Mais ce que Yōhei avait toujours préféré était cette soirée annuelle qu’il faisait depuis tout petit avec son grand frère – ils se mettaient en marge du festival du quartier, dans un parc aux collines un peu hautes et, sur un chemin de pierres, brûlaient les senkō hanabi achetés avec l’argent de poche donné par leur mère, juste tous les deux. Les bâtonnets, semblables à ceux d’encens qu’ils disposaient sur l’autel de leurs grands-parents décédés, se consumaient seconde après seconde, des gerbes d’étincelles illuminant faiblement leurs visages encore ronds et leurs yeux pétillants.

Yōhei s’écriait toujours tant il adorait ce spectacle, et cet instant de complicité fraternelle. Satoshi avait un peu plus de retenue, mais son visage s’éclairait tout autant de joie. Les feux d’artifice qu’ils faisaient brûler ensemble, sous la supervision de l’aîné qui allumait lui-même au briquet son bâtonnet avant de transmettre la flamme à son cadet, avaient beau être éphémères, le souvenir et la joie qui naissaient de ces courts instants s’ancrait dans leurs mémoires et leurs esprits, et ne les quitterait pas avant de longues, très longues années.

Tôt ou tard, leur sachet de feux d’artifice serait vide. Lorsque ce moment arriverait, ils s’étendraient sur l’herbe un peu humide et, bercés par le brouhaha du festival voisin, contempleraient le ciel étoilé qui s’étirait au-dessus de leurs têtes. Là, ils s’adonneraient à la seconde activité préférée de Yōhei ; ils observeraient les constellations, et Satoshi lui apprendrait tout ce qu’il savait de ces astres illuminant le ciel.

Il lui pointerait du doigt les plus brillantes étoiles, et tracerait les lignes imaginaires qui les liaient entre elles. Il partait toujours de la même, la première qu’il avait apprise à Yōhei, l’ayant lui-même apprise de leur père. Cassiopée, et sa forme de W, dont la pointe centrale dirigeait le regard vers la Petite Ourse, ou encore l’étoile polaire, à la queue de celle-ci. Ils pouvaient alors suivre du regard la ligne imaginaire, et retomber sur la Grande Ourse. Et à partir de là…

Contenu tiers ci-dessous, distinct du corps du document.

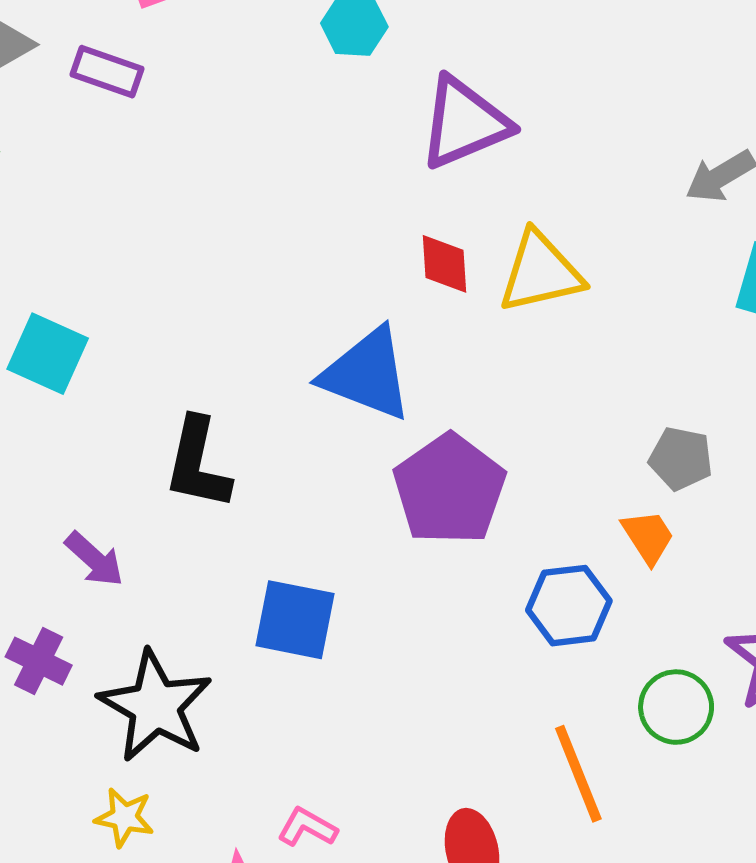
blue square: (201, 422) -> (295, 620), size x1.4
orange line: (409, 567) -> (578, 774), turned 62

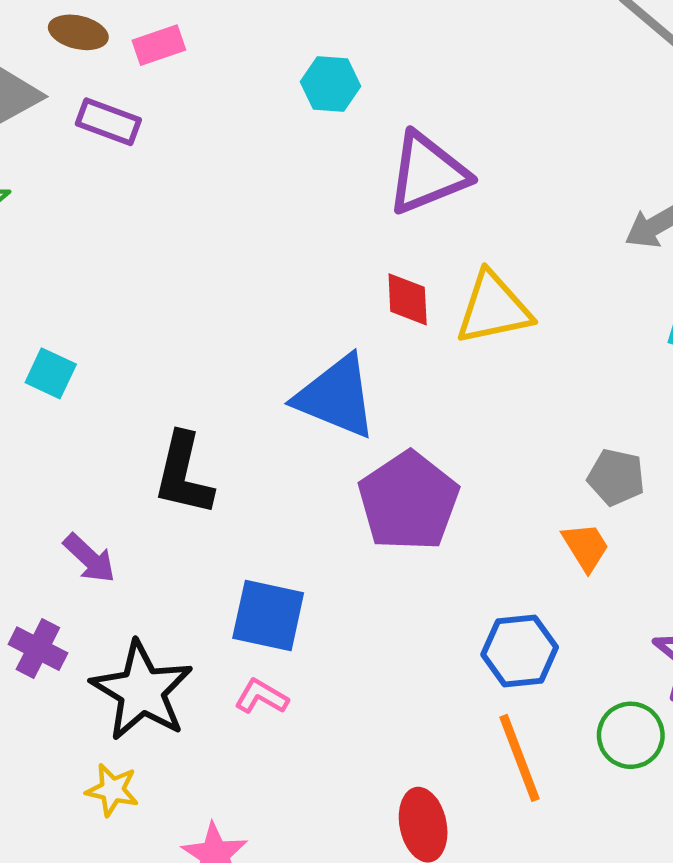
cyan square: (48, 354) -> (51, 373), size x0.7
blue hexagon: (569, 606) -> (520, 651), moved
green circle: (676, 707) -> (631, 735), moved
pink L-shape: (307, 827) -> (261, 697), moved

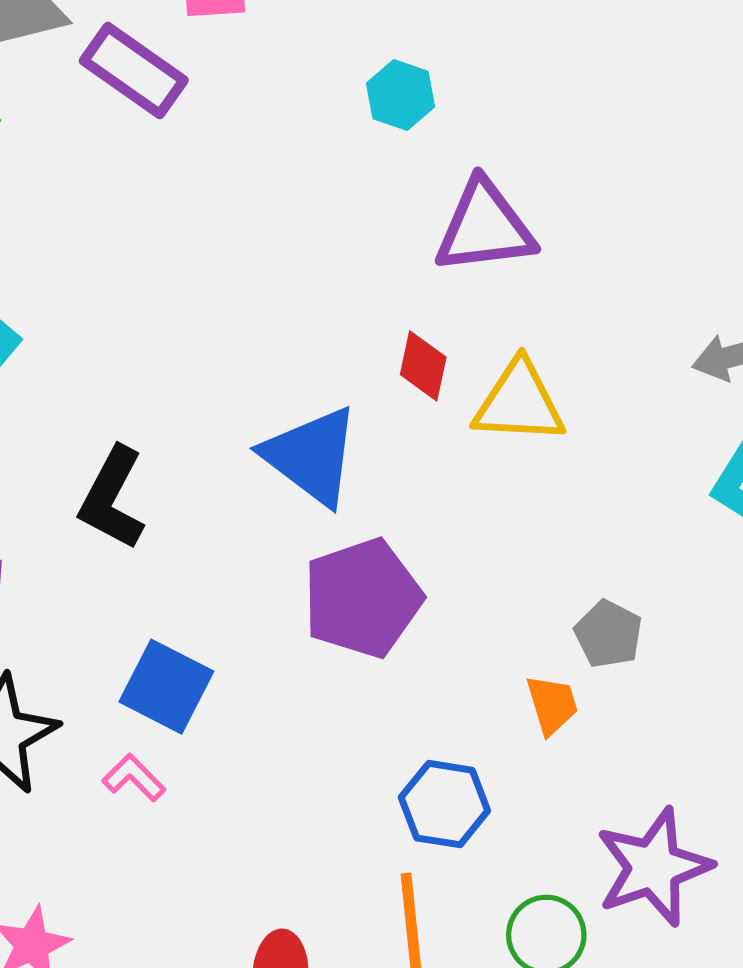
purple rectangle: (108, 122) -> (134, 71), size x1.4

Yōhei se mit à rire. Il ne connaissait rien à l’astronomie, et le nom des étoiles ainsi que celui des constellations était parfois bien trop difficile à prononcer et retenir pour lui. Mais ces soirées passées avec son frère le ravissaient plus que tout au monde. Et dire que bientôt il faudrait retourner à l’école…

Tant que Cassiopée brillait au-dessus de leur tête, il se sentirait bien. Ces moments passés à deux comptaient tant pour lui.